Given records

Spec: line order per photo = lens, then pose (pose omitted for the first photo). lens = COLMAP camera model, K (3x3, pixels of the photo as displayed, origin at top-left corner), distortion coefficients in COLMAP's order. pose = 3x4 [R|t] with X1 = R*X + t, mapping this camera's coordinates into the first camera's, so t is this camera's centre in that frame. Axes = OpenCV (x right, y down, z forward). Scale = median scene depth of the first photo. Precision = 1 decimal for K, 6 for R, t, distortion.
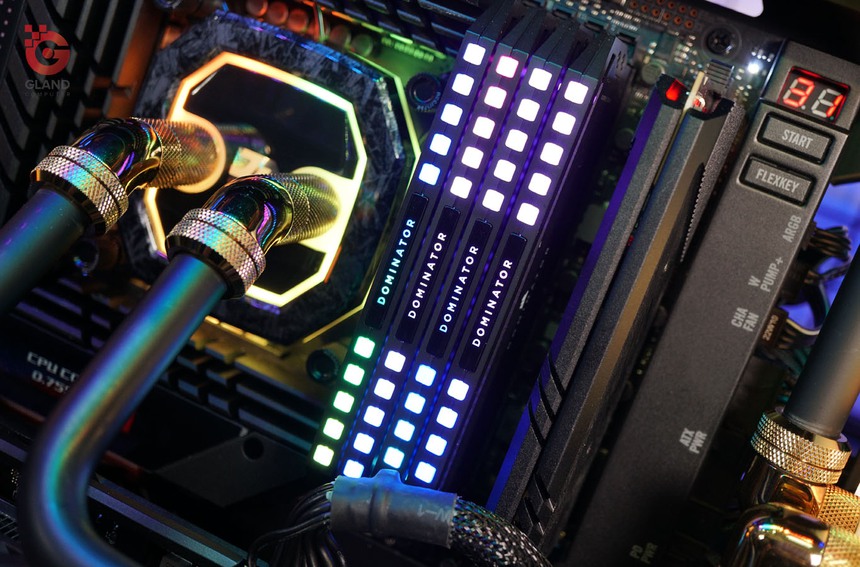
...
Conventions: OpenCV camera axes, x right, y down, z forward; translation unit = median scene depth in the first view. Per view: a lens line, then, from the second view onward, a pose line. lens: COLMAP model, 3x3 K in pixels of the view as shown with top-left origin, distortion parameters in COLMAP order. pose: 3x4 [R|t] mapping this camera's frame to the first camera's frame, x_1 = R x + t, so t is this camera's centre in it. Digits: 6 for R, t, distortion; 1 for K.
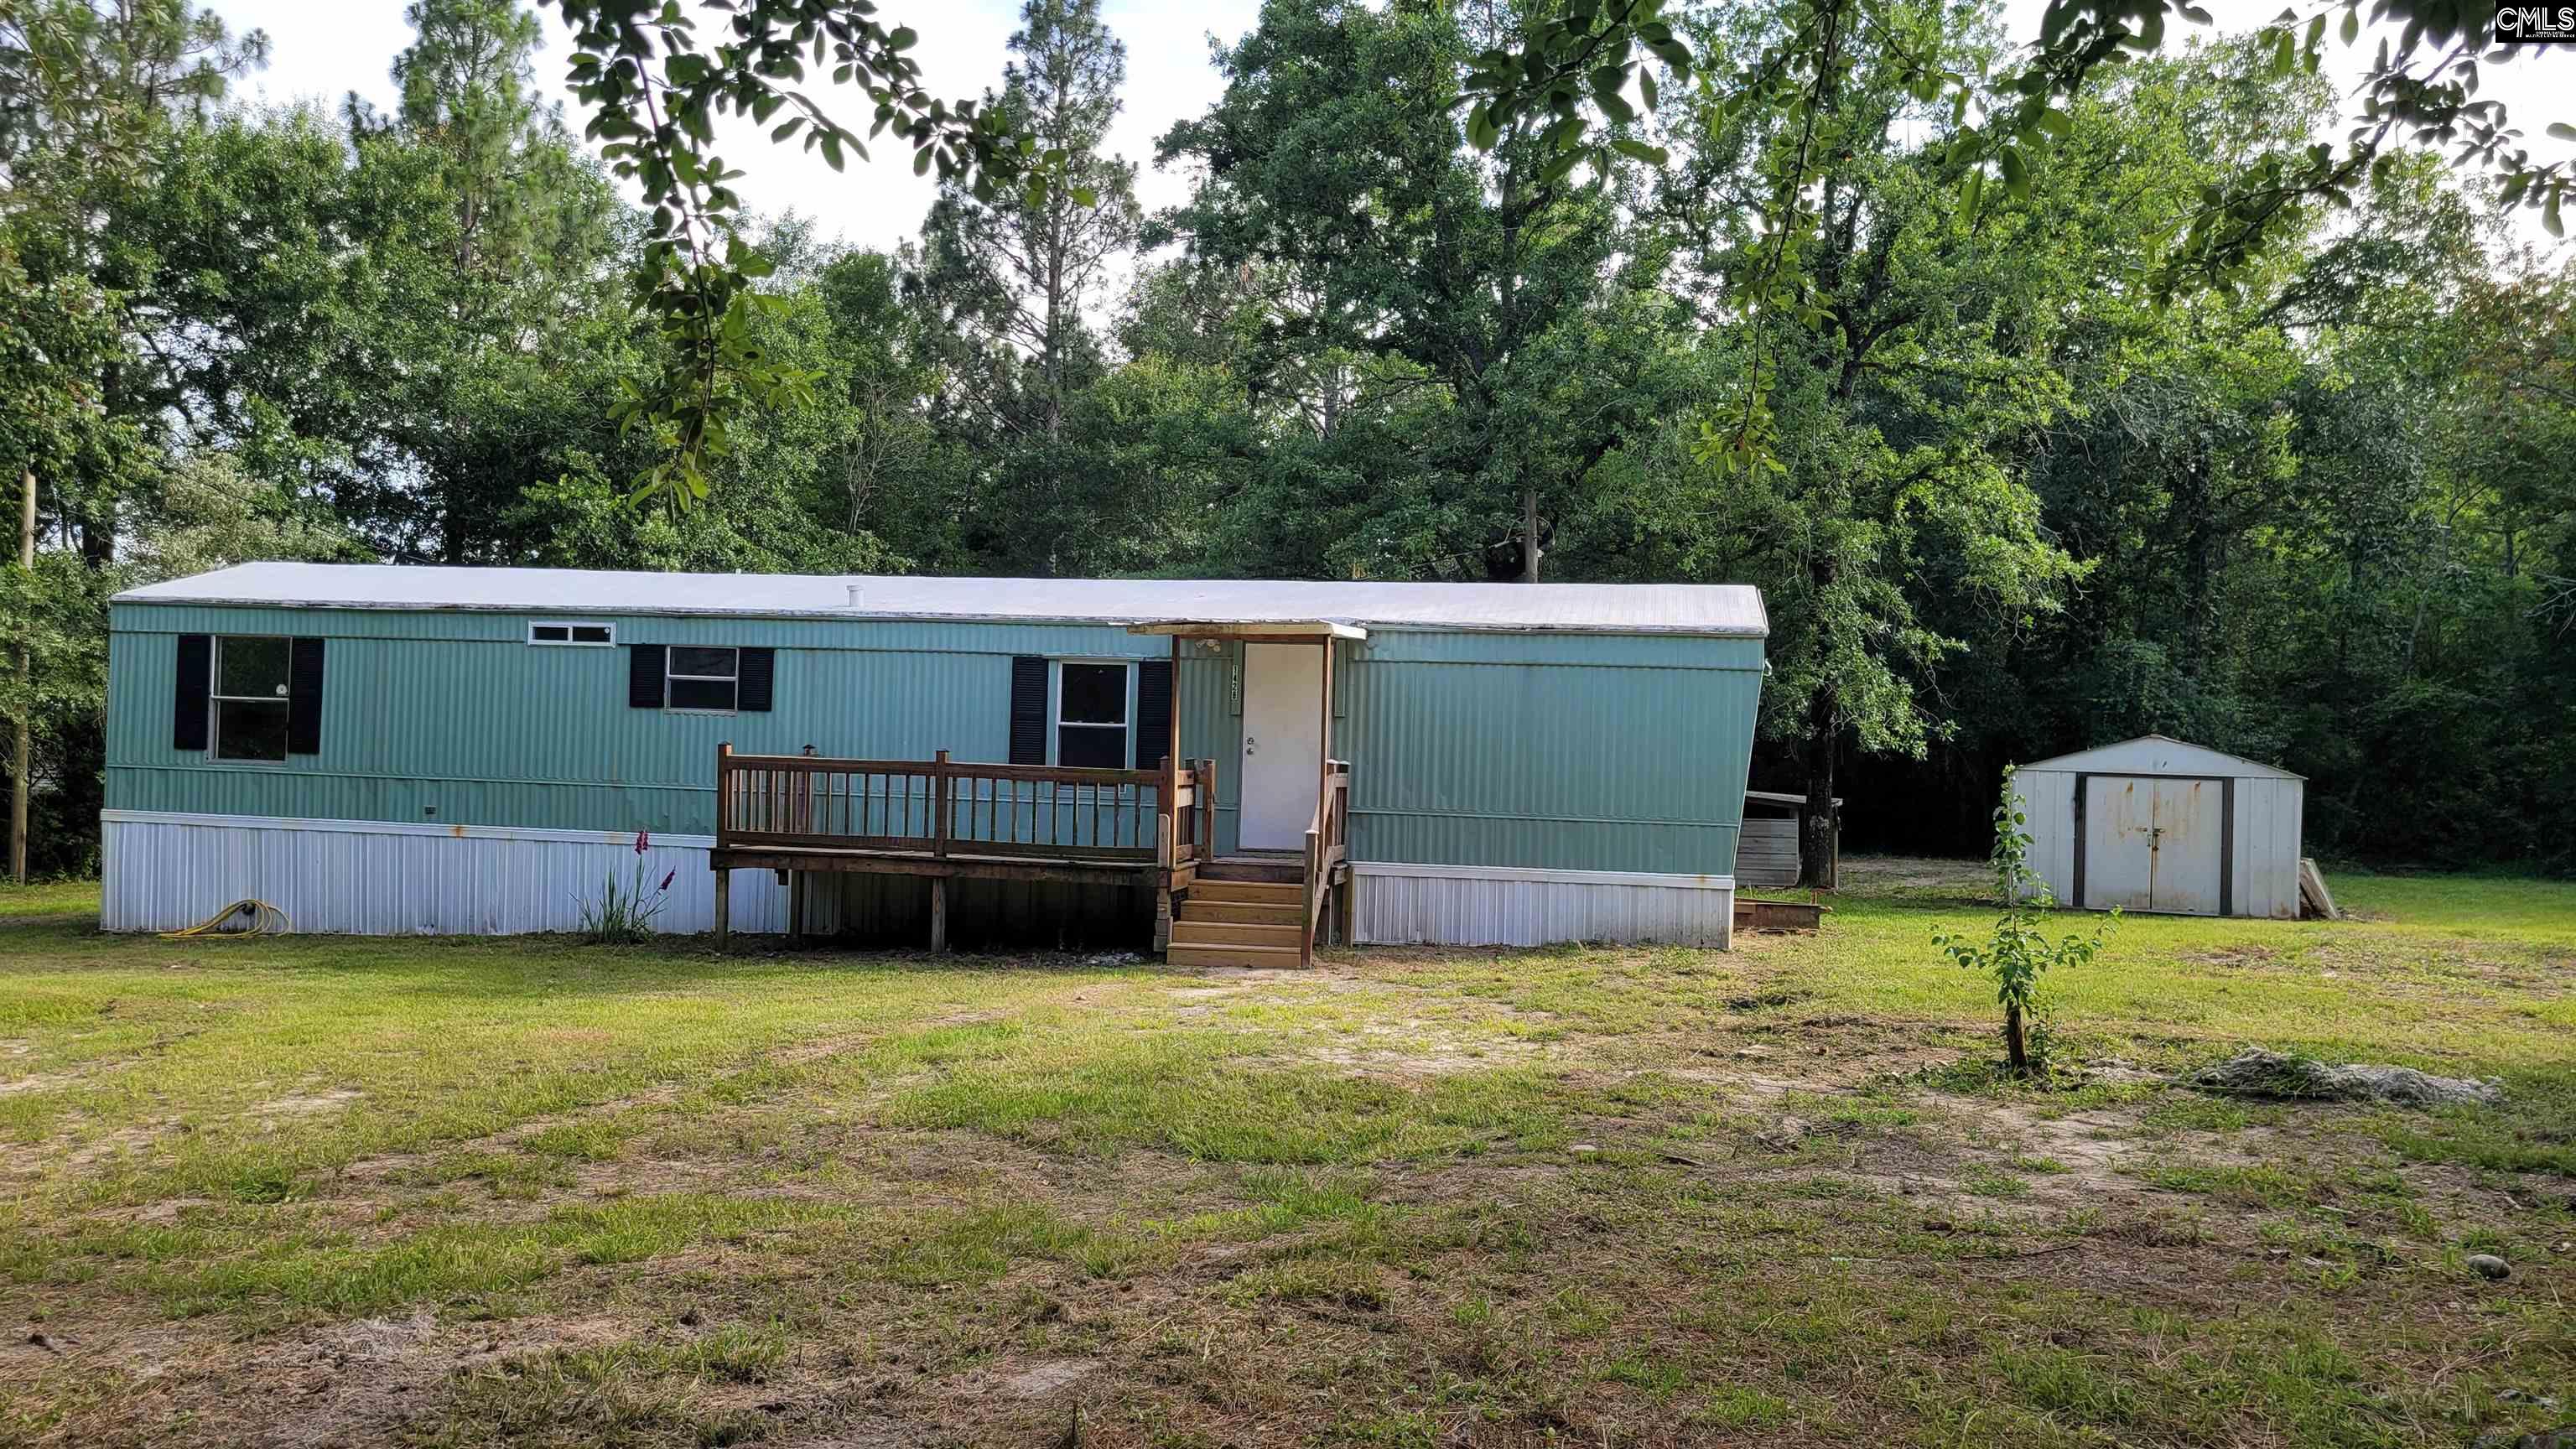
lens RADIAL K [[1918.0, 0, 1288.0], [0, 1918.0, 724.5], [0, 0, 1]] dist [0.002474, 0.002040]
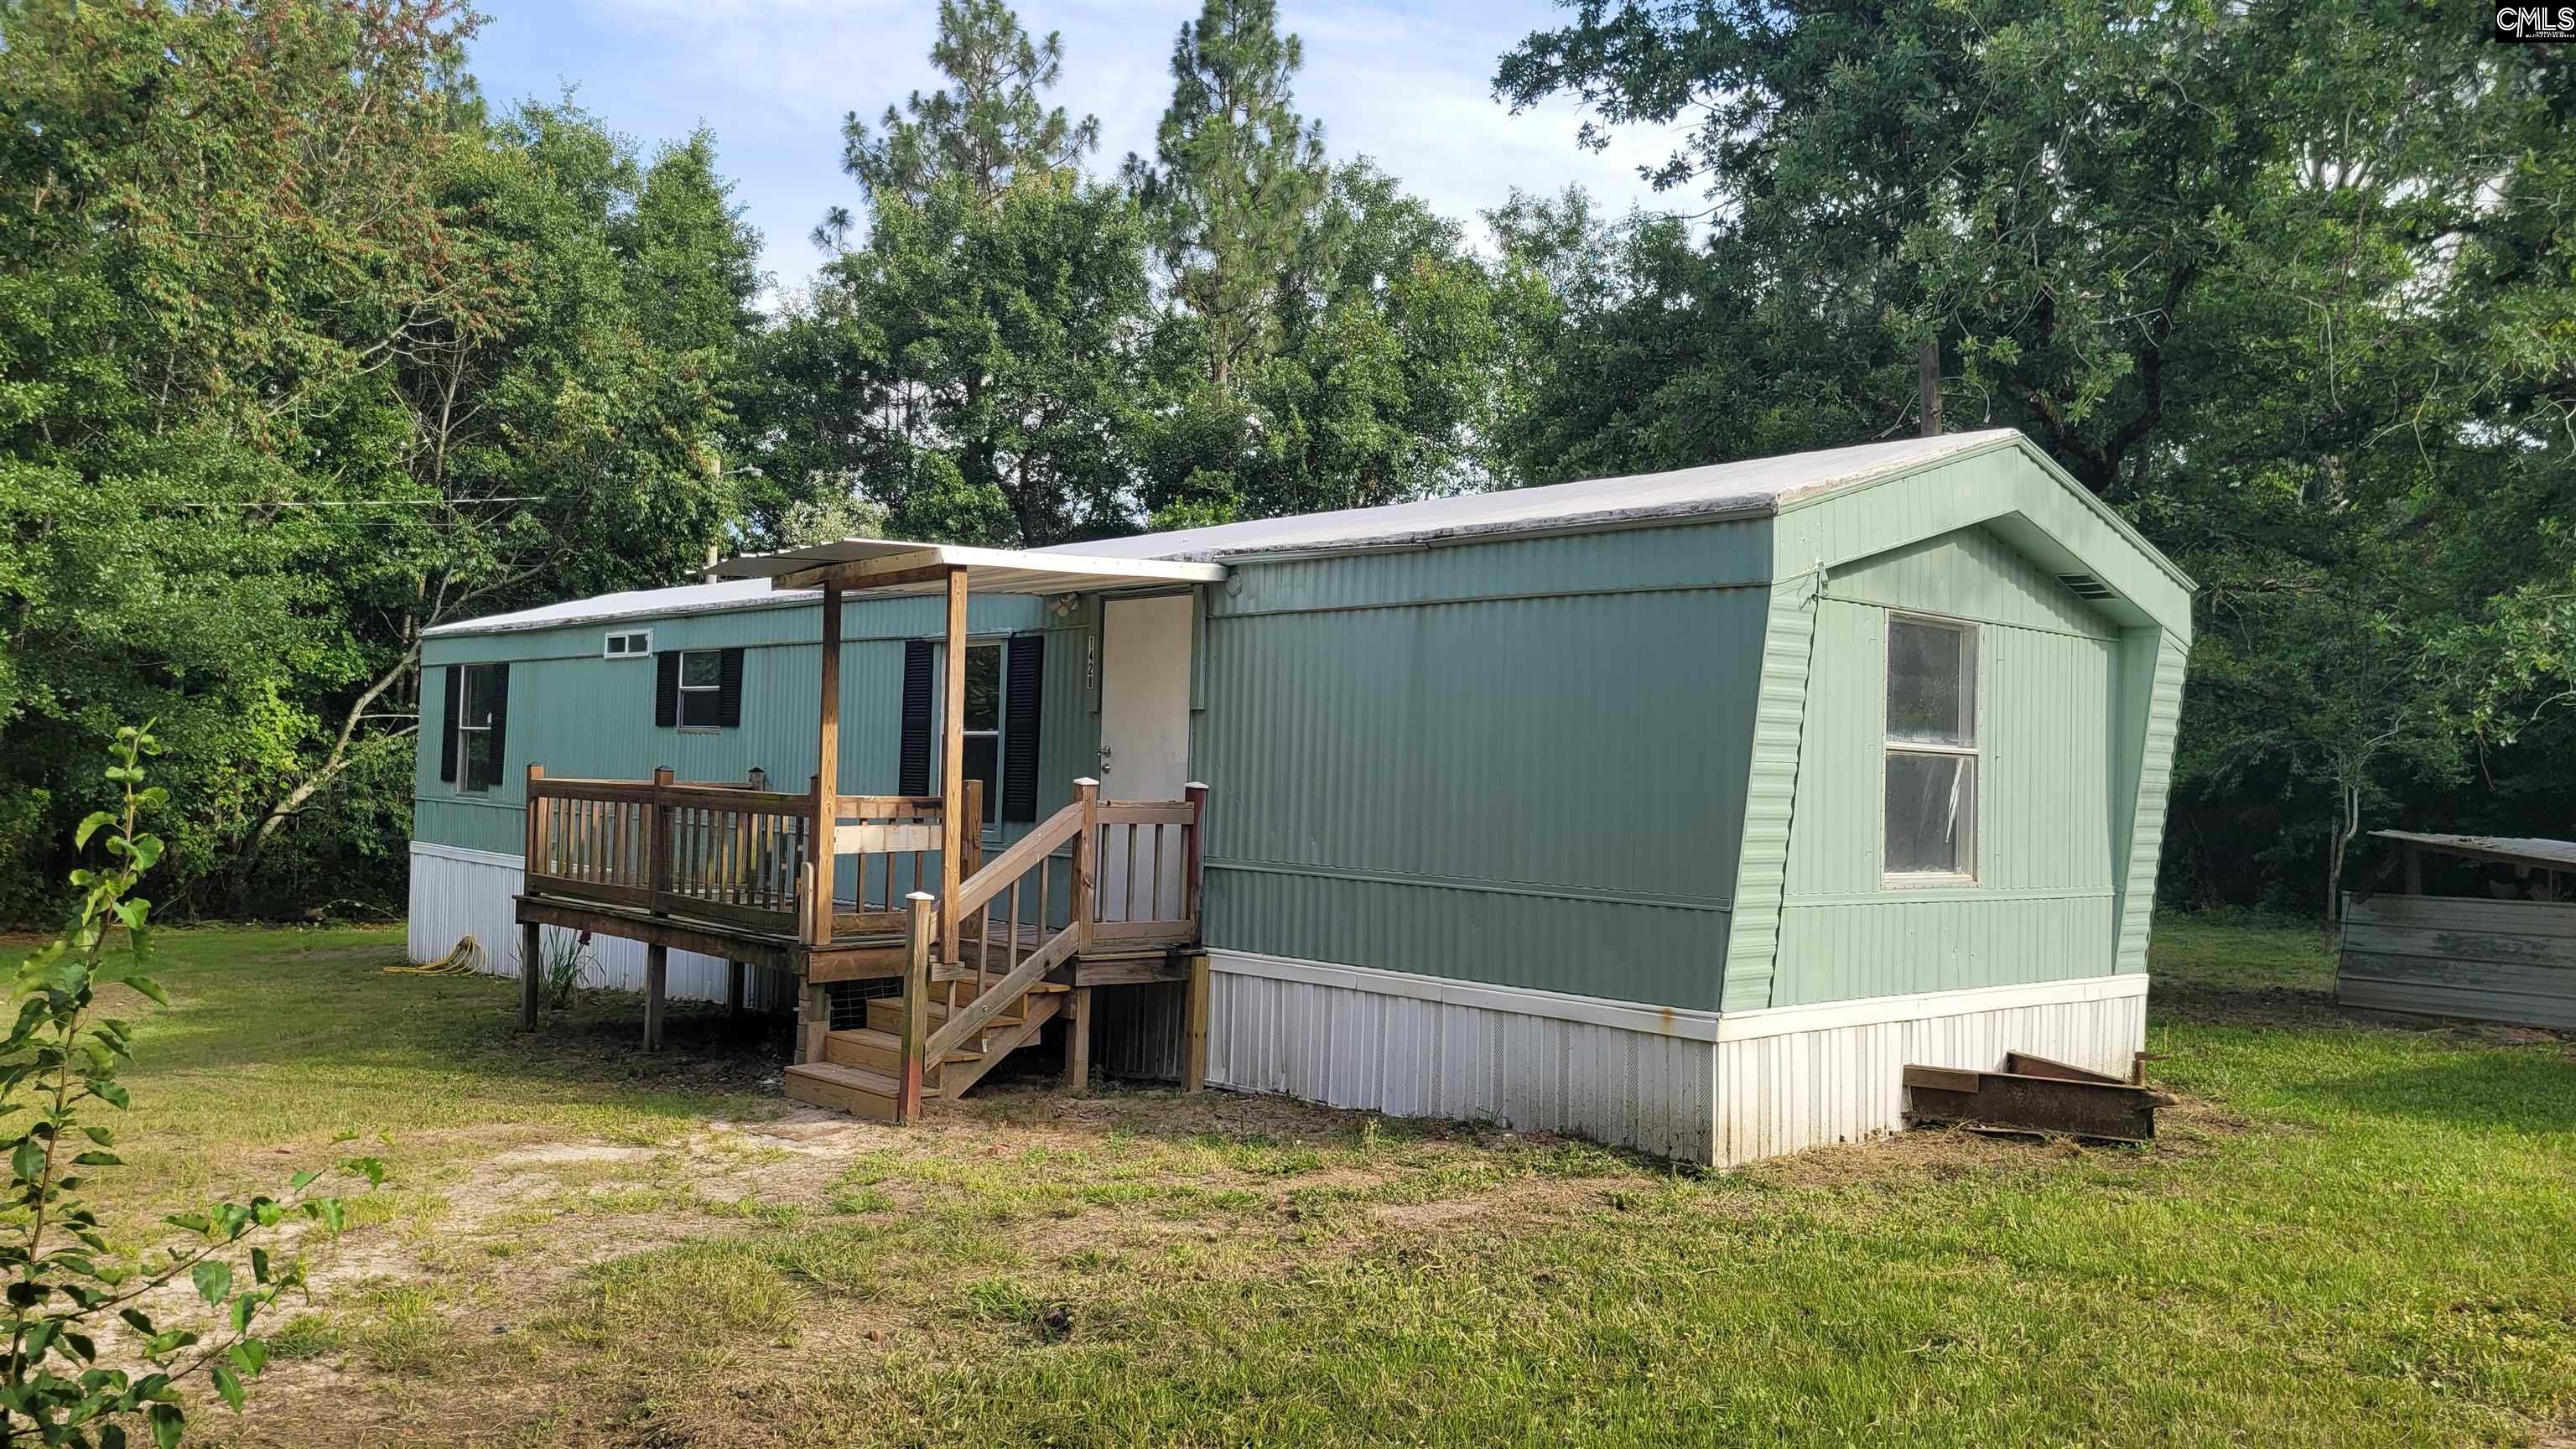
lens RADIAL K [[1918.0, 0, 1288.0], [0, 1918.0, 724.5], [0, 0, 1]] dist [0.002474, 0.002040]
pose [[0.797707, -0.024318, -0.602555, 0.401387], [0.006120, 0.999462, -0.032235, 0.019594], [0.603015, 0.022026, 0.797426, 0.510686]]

Task description
Switch "median scene depth" to "mean scene depth" and write out again the lines starting at the one containing "Conventions: OpenCV camera" and ending at the one containing "0.022026, 0.797426, 0.510686]]", leaving the pictures out of your answer and changing nothing else.

Your solution
Conventions: OpenCV camera axes, x right, y down, z forward; translation unit = mean scene depth in the first view. Per view: a lens line, then, from the second view onward, a pose line. lens: COLMAP model, 3x3 K in pixels of the view as shown with top-left origin, distortion parameters in COLMAP order. pose: 3x4 [R|t] mapping this camera's frame to the first camera's frame, x_1 = R x + t, so t is this camera's centre in it. Digits: 6 for R, t, distortion; 1 for K.
lens RADIAL K [[1918.0, 0, 1288.0], [0, 1918.0, 724.5], [0, 0, 1]] dist [0.002474, 0.002040]
lens RADIAL K [[1918.0, 0, 1288.0], [0, 1918.0, 724.5], [0, 0, 1]] dist [0.002474, 0.002040]
pose [[0.797707, -0.024318, -0.602555, 0.401387], [0.006120, 0.999462, -0.032235, 0.019594], [0.603015, 0.022026, 0.797426, 0.510686]]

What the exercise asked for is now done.